Does the field support meaningful arithmetic? If sums, averages, and ranges produce useful results, the field is numeric. If they do not, the field is one of the other four categories.

Is the field used to uniquely identify an entity? If two records with the same value refer to the same real-world thing, the field is an identifier. If two records with the same value refer to two things that are the same in category but not the same entity, the field is dimensional.

Is the field a date, timestamp, or other position-in-time? If so, it is temporal, with the caveat that named periods derived from temporal data may be dimensional in their primary use.

Is the field unstructured prose? If so, it is free text, with the caveat that structured dimensional content may be embedded inside and may need extraction.

If none of the above apply, the field is dimensional. The remaining question is what kind of dimensional, which depends on whether the vocabulary is controlled, whether values have hierarchy, and whether multiple dimensions are composited into a single value.

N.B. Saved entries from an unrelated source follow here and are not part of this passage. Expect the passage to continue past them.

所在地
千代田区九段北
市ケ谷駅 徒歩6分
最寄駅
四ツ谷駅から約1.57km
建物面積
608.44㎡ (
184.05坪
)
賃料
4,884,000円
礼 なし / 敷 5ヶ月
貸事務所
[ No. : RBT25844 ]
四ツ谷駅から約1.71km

Why the distinction matters for management.

Each of the five primary categories needs different treatment under data management. Numeric data needs validation against expected ranges and distribution monitoring. Identifier data needs uniqueness enforcement and referential integrity. Temporal data needs format normalisation and timezone handling. Free text needs structured extraction where relevant. Dimensional data needs a canonical reference, named ownership, an intake process, propagation, and the runtime layer that the target state describes.

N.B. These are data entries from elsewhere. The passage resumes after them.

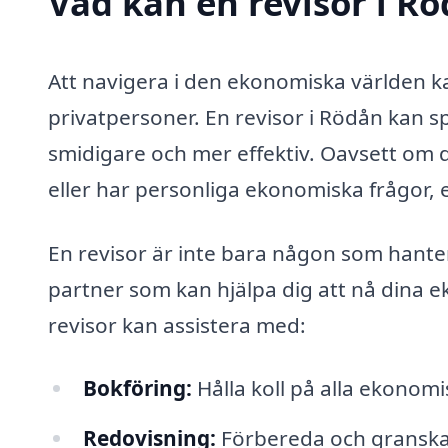
Vad kan en revisor i Rö
Att navigera i den ekonomiska världen 
privatpersoner. En revisor i Rödån kan s
smidigare och mer effektiv. Oavsett om d
eller har personliga ekonomiska frågor, 
En revisor är inte bara någon som hante
partner som kan hjälpa dig att nå dina e
revisor kan assistera med:
Bokföring:
Hålla koll på alla ekonomi
Redovisning:
Förbereda och granska fi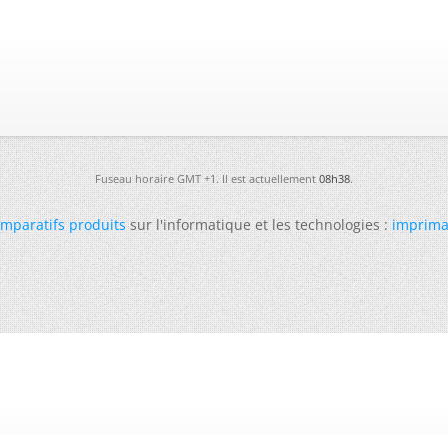
Fuseau horaire GMT +1. Il est actuellement
08h38
.
mparatifs produits
sur l'informatique et les technologies :
imprima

A common error in data quality programmes is treating all the categories under one umbrella, with the same tools and the same processes. The umbrella works for the simple cases (validation, completeness, uniqueness) and fails for the cases that require category-specific treatment. Dimensional data is the category that suffers most from the one-size-fits-all approach, because the tools that work on the other categories explicitly do not address the semantic equivalence problem that dimensional data needs solved.

Naming the categories is the first step in giving each one the treatment it needs.